(Records from a collection)
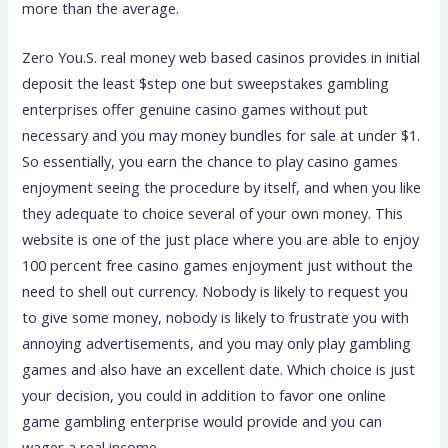
more than the average.
Zero You.S. real money web based casinos provides in initial
deposit the least $step one but sweepstakes gambling
enterprises offer genuine casino games without put
necessary and you may money bundles for sale at under $1.
So essentially, you earn the chance to play casino games
enjoyment seeing the procedure by itself, and when you like
they adequate to choice several of your own money. This
website is one of the just place where you are able to enjoy
100 percent free casino games enjoyment just without the
need to shell out currency. Nobody is likely to request you
to give some money, nobody is likely to frustrate you with
annoying advertisements, and you may only play gambling
games and also have an excellent date. Which choice is just
your decision, you could in addition to favor one online
game gambling enterprise would provide and you can
wager a real income.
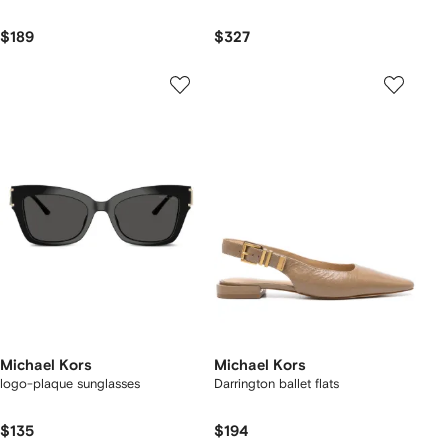
$189
$327
Michael Kors
Michael Kors
logo-plaque sunglasses
Darrington ballet flats
$135
$194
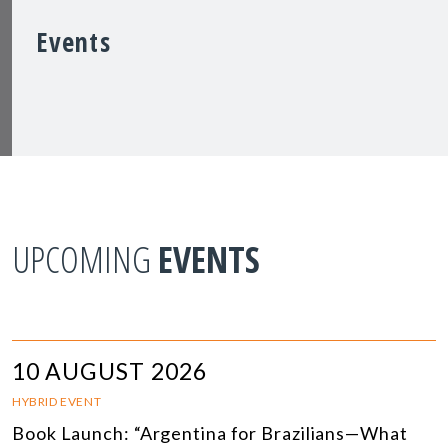
Events
UPCOMING
EVENTS
10 AUGUST 2026
HYBRID EVENT
Book Launch: “Argentina for Brazilians—What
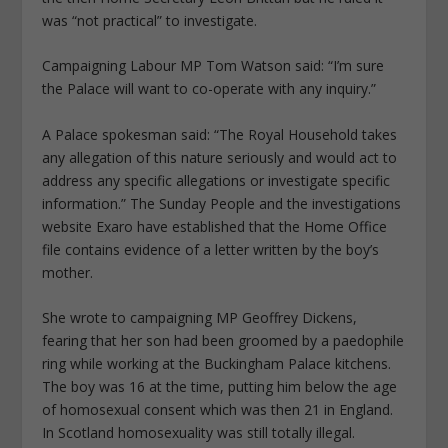
was “not practical” to investigate.
Campaigning Labour MP Tom Watson said: “I’m sure
the Palace will want to co-operate with any inquiry.”
A Palace spokesman said: “The Royal Household takes
any allegation of this nature seriously and would act to
­address any specific allegations or investigate specific
information.” The Sunday People and the investigations
website Exaro have established that the Home Office
file contains evidence of a letter written by the boy’s
mother.
She wrote to campaigning MP Geoffrey Dickens,
fearing that her son had been groomed by a paedophile
ring while working at the Buckingham Palace kitchens.
The boy was 16 at the time, putting him below the age
of homosexual consent which was then 21 in England.
In Scotland homosexuality was still totally illegal.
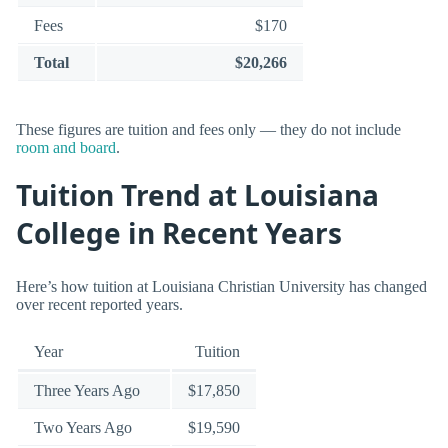
Fees
$170
Total
$20,266
These figures are tuition and fees only — they do not include
room and board
.
Tuition Trend at Louisiana
College in Recent Years
Here’s how tuition at Louisiana Christian University has changed
over recent reported years.
Year
Tuition
Three Years Ago
$17,850
Two Years Ago
$19,590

## WHAT YOU WILL DO
From the line containing "Tuition Trend at Louisiana" through the last line of the entries above, print each line exactly as it stands.

## YOUR RESPONSE
Tuition Trend at Louisiana
College in Recent Years
Here’s how tuition at Louisiana Christian University has changed
over recent reported years.
Year
Tuition
Three Years Ago
$17,850
Two Years Ago
$19,590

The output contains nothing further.